The Soviet Representative to the United Nations charged that "this is a purely internal situation in Uganda, caused by imperialist agents provocateur financed by the Western Bloc." He insisted that UN intervention was unnecessary unless the "warmongering" neighbors of Uganda got into the scrap.
In a televised press interview, Vice Presidential Candidate Matthew Fisher was asked what he thought of the situation in East Africa.
"Both North and South Uganda," he said, "are communist controlled, but, like Yugoslavia, they have declared themselves independent of the masters at Moscow. If this conflict was stirred up by special agents—and I have no doubt that it was—those agents were Soviet, not Western agents. As far as the UN can be concerned, the Soviet Minister is correct, since the UN has recognized only the government of North Uganda as the government of all Uganda, and it is, therefore, a purely internal affair.
"The revolution—that is, partial revolution—which caused the division of Uganda a few years ago, was likewise due to Soviet intervention. They hoped to replace the independent communist government with one which would be, in effect, a puppet of the Kremlin. They failed. Now they are trying again.
"Legally, UN troops can only be sent there at the request of the Northern Uganda government. The Secretary General can send police troops there of his own accord only if another nation tries to invade Uganda.
"But—and here is the important point—if the Uganda government asks the aid of a friendly government to send troops, and if that friendly government complies with that request, that cannot be considered an invasion!"
Question from a reporter: "Do you believe that such intervention from another country will be requested by Uganda?"
"I do.
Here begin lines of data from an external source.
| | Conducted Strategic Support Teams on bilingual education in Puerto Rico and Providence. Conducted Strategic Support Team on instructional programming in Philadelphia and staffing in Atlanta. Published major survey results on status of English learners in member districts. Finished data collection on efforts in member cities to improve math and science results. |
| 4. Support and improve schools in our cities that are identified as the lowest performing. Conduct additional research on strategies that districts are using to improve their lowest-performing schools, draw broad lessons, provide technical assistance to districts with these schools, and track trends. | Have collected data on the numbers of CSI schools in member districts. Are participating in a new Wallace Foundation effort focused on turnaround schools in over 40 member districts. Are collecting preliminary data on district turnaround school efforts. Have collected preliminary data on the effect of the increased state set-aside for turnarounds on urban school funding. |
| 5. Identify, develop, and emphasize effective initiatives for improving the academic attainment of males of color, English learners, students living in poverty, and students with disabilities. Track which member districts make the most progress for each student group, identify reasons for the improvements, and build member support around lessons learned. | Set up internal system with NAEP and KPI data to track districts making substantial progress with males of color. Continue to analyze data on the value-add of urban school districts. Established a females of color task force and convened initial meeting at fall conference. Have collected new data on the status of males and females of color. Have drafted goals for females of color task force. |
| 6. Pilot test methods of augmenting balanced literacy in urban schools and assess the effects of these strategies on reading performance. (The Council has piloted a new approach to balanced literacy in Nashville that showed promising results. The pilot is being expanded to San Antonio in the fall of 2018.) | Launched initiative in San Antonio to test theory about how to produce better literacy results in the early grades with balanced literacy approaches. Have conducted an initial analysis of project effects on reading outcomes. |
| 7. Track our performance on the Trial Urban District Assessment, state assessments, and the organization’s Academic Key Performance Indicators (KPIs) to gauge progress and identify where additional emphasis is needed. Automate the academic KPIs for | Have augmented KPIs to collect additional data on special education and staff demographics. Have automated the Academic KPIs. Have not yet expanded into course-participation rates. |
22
And I am equally certain that the Soviet representative to the UN, and his Superiors in Moscow, will try to make a case of invasion and aggression out of it."
Within twenty-four hours after that interview, the government of North Uganda requested aid from Victorian Kenya, and a huge contingent of Kenyan troops marched across the border to help the North Uganda army. And the Soviet representative insisted that the UN send in troops to stop the "imperialist aggression" of Victorian Kenya. The rigidly pro-Western VK government protested that the Sino-Soviet accusations were invalid, and then asked, on its own accord, that a UN contingent be sent in to arbitrate and act as observers and umpires.